University of Warwick
Homogeneous hydrocarbon oxidation using nitrous oxide as a sustainable feedstock
- Adrian Chaplin
Using chemical catalysts, we are ultimately aiming to break down nitrous oxide (N2O), a greenhouse gas, into nitrogen and oxygen. The oxygen can then be inserted by the same catalysts into hydrocarbon molecules (like those found in petrol) to form alcohols.
Prior to starting at Warwick I was a secondary school Chemistry teacher for 7 years, following on from two and a half years of postgraduate research at St Andrews.
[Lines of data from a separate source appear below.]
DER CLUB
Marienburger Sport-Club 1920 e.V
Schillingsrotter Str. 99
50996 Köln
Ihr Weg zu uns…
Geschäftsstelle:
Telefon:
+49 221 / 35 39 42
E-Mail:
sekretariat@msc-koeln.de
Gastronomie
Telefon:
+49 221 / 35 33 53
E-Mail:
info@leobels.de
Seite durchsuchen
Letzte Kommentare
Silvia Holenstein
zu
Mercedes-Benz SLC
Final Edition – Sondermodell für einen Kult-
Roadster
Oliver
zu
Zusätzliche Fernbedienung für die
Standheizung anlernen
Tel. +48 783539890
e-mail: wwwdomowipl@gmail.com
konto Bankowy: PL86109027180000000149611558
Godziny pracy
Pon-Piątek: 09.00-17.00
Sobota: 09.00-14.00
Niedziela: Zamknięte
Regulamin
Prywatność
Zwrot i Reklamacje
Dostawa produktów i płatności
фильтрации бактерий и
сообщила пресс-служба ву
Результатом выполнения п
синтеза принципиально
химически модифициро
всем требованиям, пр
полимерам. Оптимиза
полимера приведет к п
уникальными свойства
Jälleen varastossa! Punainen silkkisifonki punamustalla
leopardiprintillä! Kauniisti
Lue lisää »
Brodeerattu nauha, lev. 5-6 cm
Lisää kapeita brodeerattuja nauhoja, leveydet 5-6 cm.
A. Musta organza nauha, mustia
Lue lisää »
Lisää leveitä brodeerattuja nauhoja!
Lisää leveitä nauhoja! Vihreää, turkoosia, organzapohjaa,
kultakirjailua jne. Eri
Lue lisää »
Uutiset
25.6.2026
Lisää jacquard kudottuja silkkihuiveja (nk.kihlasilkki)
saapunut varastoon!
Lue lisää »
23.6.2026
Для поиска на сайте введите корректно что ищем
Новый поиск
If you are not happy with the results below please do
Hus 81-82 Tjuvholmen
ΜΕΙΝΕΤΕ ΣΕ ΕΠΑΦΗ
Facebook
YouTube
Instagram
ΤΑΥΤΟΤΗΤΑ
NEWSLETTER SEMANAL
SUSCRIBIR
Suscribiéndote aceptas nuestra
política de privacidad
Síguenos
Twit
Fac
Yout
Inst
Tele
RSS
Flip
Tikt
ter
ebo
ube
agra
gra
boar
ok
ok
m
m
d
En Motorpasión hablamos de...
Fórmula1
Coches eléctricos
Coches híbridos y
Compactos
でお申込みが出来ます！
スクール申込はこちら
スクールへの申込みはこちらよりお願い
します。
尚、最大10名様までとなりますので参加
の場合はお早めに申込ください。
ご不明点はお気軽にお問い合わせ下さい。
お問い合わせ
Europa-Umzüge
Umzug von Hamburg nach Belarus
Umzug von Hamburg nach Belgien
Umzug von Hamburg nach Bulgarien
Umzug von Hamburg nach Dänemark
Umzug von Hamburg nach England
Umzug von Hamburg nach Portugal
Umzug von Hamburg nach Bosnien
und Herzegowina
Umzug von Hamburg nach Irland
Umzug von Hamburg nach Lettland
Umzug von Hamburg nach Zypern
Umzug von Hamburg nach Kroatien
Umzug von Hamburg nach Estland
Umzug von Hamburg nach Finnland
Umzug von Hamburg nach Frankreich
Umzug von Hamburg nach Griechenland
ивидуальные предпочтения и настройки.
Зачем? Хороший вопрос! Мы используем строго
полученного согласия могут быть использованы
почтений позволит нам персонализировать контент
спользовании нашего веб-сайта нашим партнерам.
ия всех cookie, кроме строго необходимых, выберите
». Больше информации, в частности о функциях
Why did you choose doctoral research?
Within the last 1-2 years I felt an increasing desire to return to the lab and engage in my subject, having kept in touch with former research colleagues who have gone on to produce fascinating work of their own. This specific project also has strong overlap with one of my previous research topics (hydrocarbon oxidation), and so the opportunity to revisit this area in a group specialising in organometallic chemistry was too appealing to ignore.
Why did you choose CENTA?
A strong appeal of CENTA was the scheme’s focus on generating well-rounded graduates able to thrive in whichever career path they wish to pursue. The wide variety of training courses on offer to assist with this goes beyond that of a typical PhD studentship, coupled with the exposure to work from within the cohort on environmentally-focused projects.
While I will naturally benefit technically from exposure to advanced laboratory skills and techniques, succeeding in a challenging long term project will in itself mean solving new and complex problems in a time-sensitive context. Coupled together with opportunities to present my work to a range of audiences and in a range of media, I would expect to be well placed to pursue rolls in or outside of the laboratory within a technical context.
Looking longer term, my main desire is to work in governmental scientific roles, either in research or those more aimed at regulation and policy.